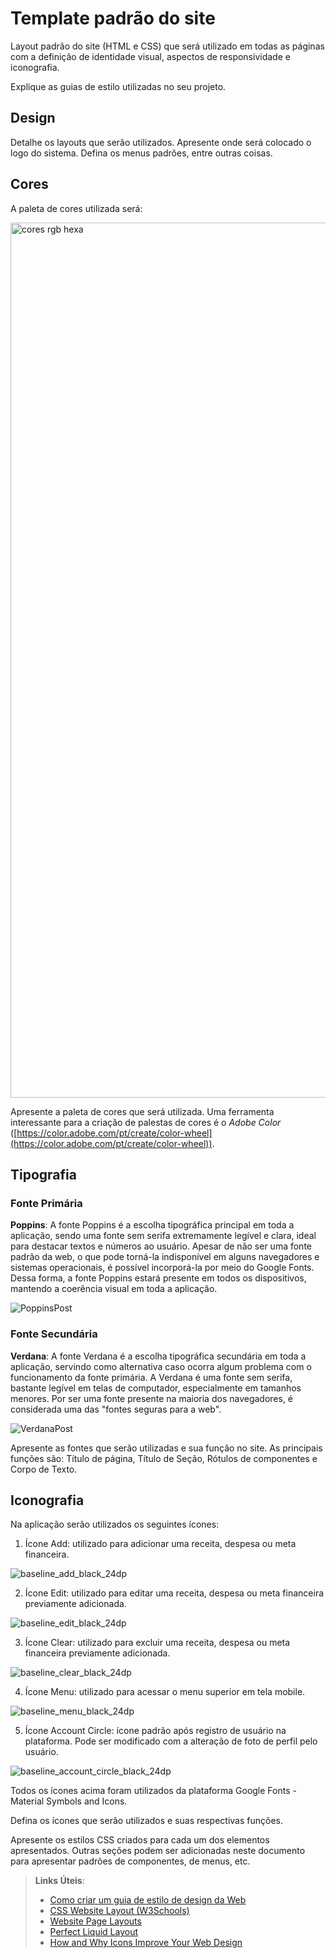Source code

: # Template padrão do site

Layout padrão do site (HTML e CSS) que será utilizado em todas as páginas com a definição de identidade visual, aspectos de responsividade e iconografia.

Explique as guias de estilo utilizadas no seu projeto.

## Design

Detalhe os layouts que serão utilizados. Apresente onde será colocado o logo do sistema. Defina os menus padrões, entre outras coisas.


## Cores
A paleta de cores utilizada será: 

<img width="1400" alt="cores rgb hexa" src="https://user-images.githubusercontent.com/128002460/235803781-3a1bb296-7fa8-48c3-b2b6-4b98896ea843.png">



Apresente a paleta de cores que será utilizada. Uma ferramenta interessante para a criação de palestas de cores é o *Adobe Color* ([https://color.adobe.com/pt/create/color-wheel](https://color.adobe.com/pt/create/color-wheel)).


## Tipografia

### Fonte Primária
**Poppins**: A fonte Poppins é a escolha tipográfica principal em toda a aplicação, sendo uma fonte sem serifa extremamente legível e clara, ideal para destacar textos e números ao usuário. Apesar de não ser uma fonte padrão da web, o que pode torná-la indisponível em alguns navegadores e sistemas operacionais, é possível incorporá-la por meio do Google Fonts. Dessa forma, a fonte Poppins estará presente em todos os dispositivos, mantendo a coerência visual em toda a aplicação.

![PoppinsPost](https://user-images.githubusercontent.com/128002460/235503067-d20516e2-d315-4ebb-946d-60d667ec4c5c.png)

### Fonte Secundária
**Verdana**: A fonte Verdana é a escolha tipográfica secundária em toda a aplicação, servindo como alternativa caso ocorra algum problema com o funcionamento da fonte primária. A Verdana é uma fonte sem serifa, bastante legível em telas de computador, especialmente em tamanhos menores. Por ser uma fonte presente na maioria dos navegadores, é considerada uma das "fontes seguras para a web".

![VerdanaPost](https://user-images.githubusercontent.com/128002460/235503078-1943b6b5-de8c-4458-9996-0332a09ba156.png)


Apresente as fontes que serão utilizadas e sua função no site. As principais funções são: Título de página, Título de Seção, Rótulos de componentes e Corpo de Texto.

## Iconografia

Na aplicação serão utilizados os seguintes ícones:

1. Ícone Add: utilizado para adicionar uma receita, despesa ou meta financeira. 

![baseline_add_black_24dp](https://user-images.githubusercontent.com/127874059/236079989-176da631-ee08-4f51-8b44-a1d0ccad1113.png)

2. Ícone Edit: utilizado para editar uma receita, despesa ou meta financeira previamente adicionada.

![baseline_edit_black_24dp](https://user-images.githubusercontent.com/127874059/236080019-4dcdf190-79f2-4ab2-bee7-77450b9f72ee.png)

3. Ícone Clear: utilizado para excluir uma receita, despesa ou meta financeira previamente adicionada.

![baseline_clear_black_24dp](https://user-images.githubusercontent.com/127874059/236080049-313941b4-bc56-4d79-977f-c86561b797e0.png)

4. Ícone Menu: utilizado para acessar o menu superior em tela mobile.

![baseline_menu_black_24dp](https://user-images.githubusercontent.com/127874059/236080130-3d985f18-be76-4dff-baac-717cfd49a579.png)

5. Ícone Account Circle: ícone padrão após registro de usuário na plataforma. Pode ser modificado com a alteração de foto de perfil pelo usuário.

![baseline_account_circle_black_24dp](https://user-images.githubusercontent.com/127874059/236080216-dbb1a244-00a2-4669-9a41-98878d7c29f9.png)

Todos os ícones acima foram utilizados da plataforma Google Fonts - Material Symbols and Icons.


Defina os ícones que serão utilizados e suas respectivas funções.

Apresente os estilos CSS criados para cada um dos elementos apresentados.
Outras seções podem ser adicionadas neste documento para apresentar padrões de componentes, de menus, etc.


> **Links Úteis**:
>
> -  [Como criar um guia de estilo de design da Web](https://edrodrigues.com.br/blog/como-criar-um-guia-de-estilo-de-design-da-web/#)
> - [CSS Website Layout (W3Schools)](https://www.w3schools.com/css/css_website_layout.asp)
> - [Website Page Layouts](http://www.cellbiol.com/bioinformatics_web_development/chapter-3-your-first-web-page-learning-html-and-css/website-page-layouts/)
> - [Perfect Liquid Layout](https://matthewjamestaylor.com/perfect-liquid-layouts)
> - [How and Why Icons Improve Your Web Design](https://usabilla.com/blog/how-and-why-icons-improve-you-web-design/)

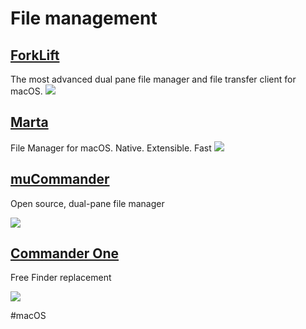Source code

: # File management

## [ForkLift](https://binarynights.com/)

The most advanced dual pane file manager and file transfer client for macOS.
![](https://binarynights.com/images/dark1@2x-min.png)

## [Marta](https://marta.sh/) 
File Manager for macOS. Native. Extensible. Fast
![](https://marta.sh/images/marta.png)

## [muCommander](https://www.mucommander.com/)
Open source, dual-pane file manager

![](https://www.mucommander.com/images/muCommander.png)

## [Commander One](https://mac.eltima.com/file-manager.html) 
Free Finder replacement

![](https://mac.eltima.com/images/upload/products/commander/screens/file-manager/1-index-head@2x.png)

#macOS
=-=-=
- Exercise instructions
Look above for the line with "## Iconografia" and the line with "- [CSS Website". Write out those two lines and all the lines between them, exactly, and no others.

- Answer box
## Iconografia

Na aplicação serão utilizados os seguintes ícones:

1. Ícone Add: utilizado para adicionar uma receita, despesa ou meta financeira. 

![baseline_add_black_24dp](https://user-images.githubusercontent.com/127874059/236079989-176da631-ee08-4f51-8b44-a1d0ccad1113.png)

2. Ícone Edit: utilizado para editar uma receita, despesa ou meta financeira previamente adicionada.

![baseline_edit_black_24dp](https://user-images.githubusercontent.com/127874059/236080019-4dcdf190-79f2-4ab2-bee7-77450b9f72ee.png)

3. Ícone Clear: utilizado para excluir uma receita, despesa ou meta financeira previamente adicionada.

![baseline_clear_black_24dp](https://user-images.githubusercontent.com/127874059/236080049-313941b4-bc56-4d79-977f-c86561b797e0.png)

4. Ícone Menu: utilizado para acessar o menu superior em tela mobile.

![baseline_menu_black_24dp](https://user-images.githubusercontent.com/127874059/236080130-3d985f18-be76-4dff-baac-717cfd49a579.png)

5. Ícone Account Circle: ícone padrão após registro de usuário na plataforma. Pode ser modificado com a alteração de foto de perfil pelo usuário.

![baseline_account_circle_black_24dp](https://user-images.githubusercontent.com/127874059/236080216-dbb1a244-00a2-4669-9a41-98878d7c29f9.png)

Todos os ícones acima foram utilizados da plataforma Google Fonts - Material Symbols and Icons.


Defina os ícones que serão utilizados e suas respectivas funções.

Apresente os estilos CSS criados para cada um dos elementos apresentados.
Outras seções podem ser adicionadas neste documento para apresentar padrões de componentes, de menus, etc.


> **Links Úteis**:
>
> -  [Como criar um guia de estilo de design da Web](https://edrodrigues.com.br/blog/como-criar-um-guia-de-estilo-de-design-da-web/#)
> - [CSS Website Layout (W3Schools)](https://www.w3schools.com/css/css_website_layout.asp)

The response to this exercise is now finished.